Published online Nov 16, 2021. doi: 10.12998/wjcc.v9.i32.9783
Peer-review started: June 6, 2021
First decision: July 5, 2021
Revised: August 13, 2021
Accepted: August 27, 2021
Article in press: August 27, 2021
Published online: November 16, 2021
The pathological mechanism of anterior glenohumeral joint dislocation is mostly static stable structural damage. Bony Bankart lesions accounted for 5.4% to 70% of cases of traumatic instability of the glenohumeral joint and 90% of recurrent shoulder dislocations. Bony Bankart lesions lead to scapular glenoid defects, which are often repaired by the Latarjet-Bristow procedure. While good results have been achieved, there are also complications, such as coracoid fracture, bone graft displacement, and vascular and nerve injury.
To avoid the complications caused by the removal of the grafted bone from the coracoid, this study used allograft bone from the scapular spine and the allograft pins to repair and reconstruct bony Bankart lesions of the shoulder joint.
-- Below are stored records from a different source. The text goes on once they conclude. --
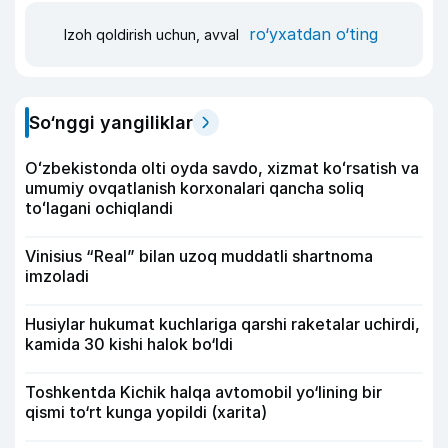
ro‘yxatdan o‘ting
Izoh qoldirish uchun, avval
So‘nggi yangiliklar
Oʻzbekistonda olti oyda savdo, xizmat koʻrsatish va
umumiy ovqatlanish korxonalari qancha soliq
toʻlagani ochiqlandi
Vinisius “Real” bilan uzoq muddatli shartnoma
imzoladi
Husiylar hukumat kuchlariga qarshi raketalar uchirdi,
kamida 30 kishi halok bo‘ldi
Toshkentda Kichik halqa avtomobil yo‘lining bir
qismi to‘rt kunga yopildi (xarita)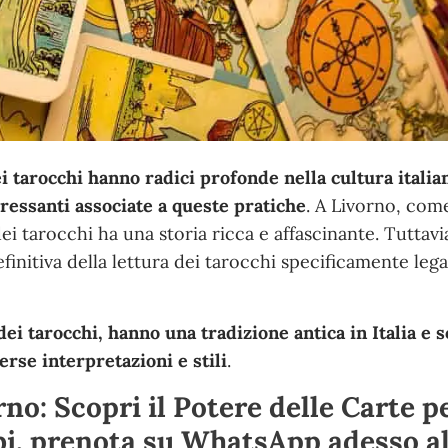
i tarocchi hanno radici profonde nella cultura italian
eressanti associate a queste pratiche
. A Livorno, com
a dei tarocchi ha una storia ricca e affascinante. Tuttav
initiva della lettura dei tarocchi specificamente lega
 dei tarocchi, hanno una tradizione antica in Italia e 
erse interpretazioni e stili
.
no: Scopri il Potere delle Carte p
bi, prenota su WhatsApp adesso a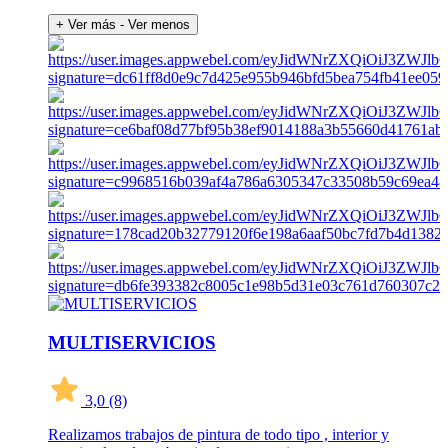
+ Ver más
- Ver menos
MULTISERVICIOS
3,0
(8)
Realizamos trabajos de pintura de todo tipo , interior y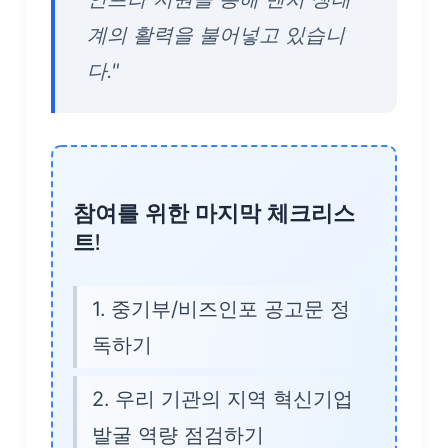
계의 활력을 불어넣고 있습니
다."
참여를 위한 마지막 체크리스
트!
중기부/비즈인포 공고문 정
독하기
우리 기관의 지역 혁신기업
발굴 역량 점검하기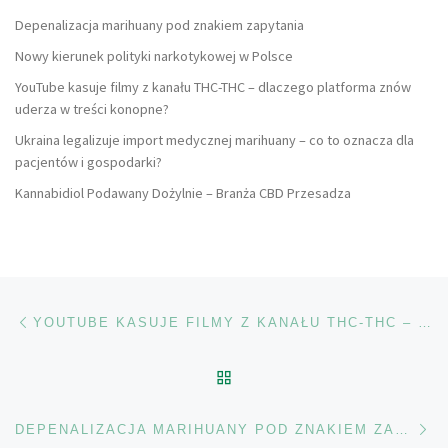
Depenalizacja marihuany pod znakiem zapytania
Nowy kierunek polityki narkotykowej w Polsce
YouTube kasuje filmy z kanału THC-THC – dlaczego platforma znów
uderza w treści konopne?
Ukraina legalizuje import medycznej marihuany – co to oznacza dla
pacjentów i gospodarki?
Kannabidiol Podawany Dożylnie – Branża CBD Przesadza
Nawigacja wpisu
Poprzedni wpis
YOUTUBE KASUJE FILMY Z KANAŁU THC-THC – DLACZEGO PLATFORMA ZNÓW UDERZA W TREŚCI KONOPNE?
POWRÓT DO LISTY POS
Na
DEPENALIZACJA MARIHUANY POD ZNAKIEM ZAPYTANIA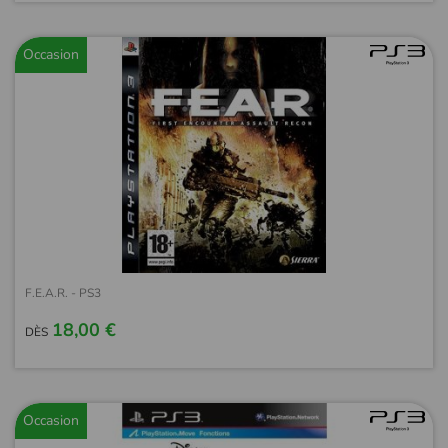
Occasion
F.E.A.R. - PS3
18,00 €
DÈS
Occasion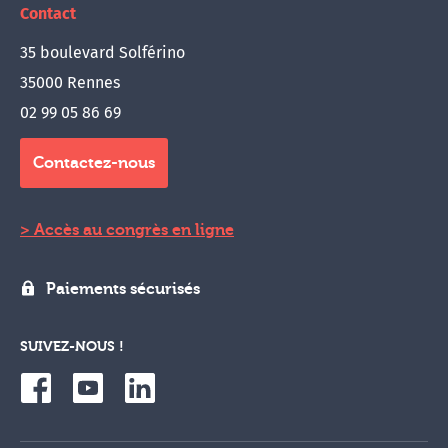
Contact
35 boulevard Solférino
35000 Rennes
02 99 05 86 69
Contactez-nous
Accès au congrès en ligne
Paiements sécurisés
SUIVEZ-NOUS !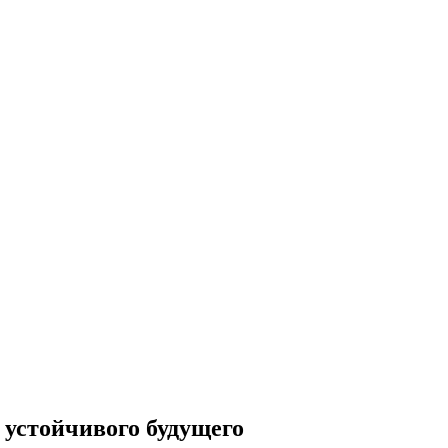
 устойчивого будущего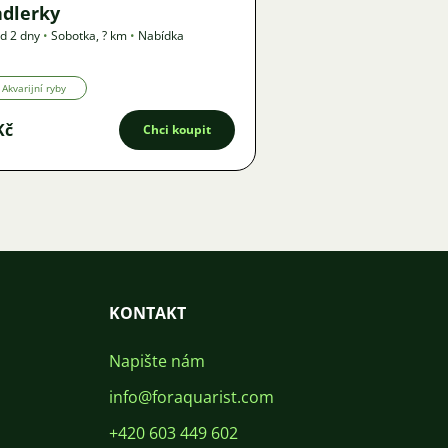
ndlerky
d 2 dny
•
Sobotka
,
? km
•
Nabídka
Akvarijní ryby
Kč
Chci koupit
KONTAKT
Napište nám
info@foraquarist.com
+420 603 449 602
To avoid obtaining grafted bone from the coracoid, the complications and medical costs were decreased. In vitro biomechanics experiments were performed.
This study aimed to analyze the technique and biomechanical properties of transversely fixing a bone block from the scapular spine using bone allograft pins with suture threads to repair bony Bankart lesions.
Twenty-four fresh human shoulder joint specimens were randomized into a titanium alloy hollow screw repair group, an allograft pin repair group, and a normal control group, with eight shoulders in each group. Model establishment and repair were performed as required, and biomechanical testing was performed using the MTS Tytron 250 system.
When the angle of external rotation of the humerus was 0°, 30°, 60°, and 90°, with axials loads of 30 N, 40 N, and 50 N, the data of normal control group, allograft pin repair group, and titanium alloy hollow screw repair group, which revealed that there were no statistically significant differences among the three groups (P > 0.05).
The joints repaired with bone block from the scapular spine transversely fixed with allograft bony pins to repair bony Bankart lesions show good mechanical stability.
This new method is conducive to treating injury post-surgery, is feasible, reduces medical costs, and is expected to be popularized and applied in the clinic.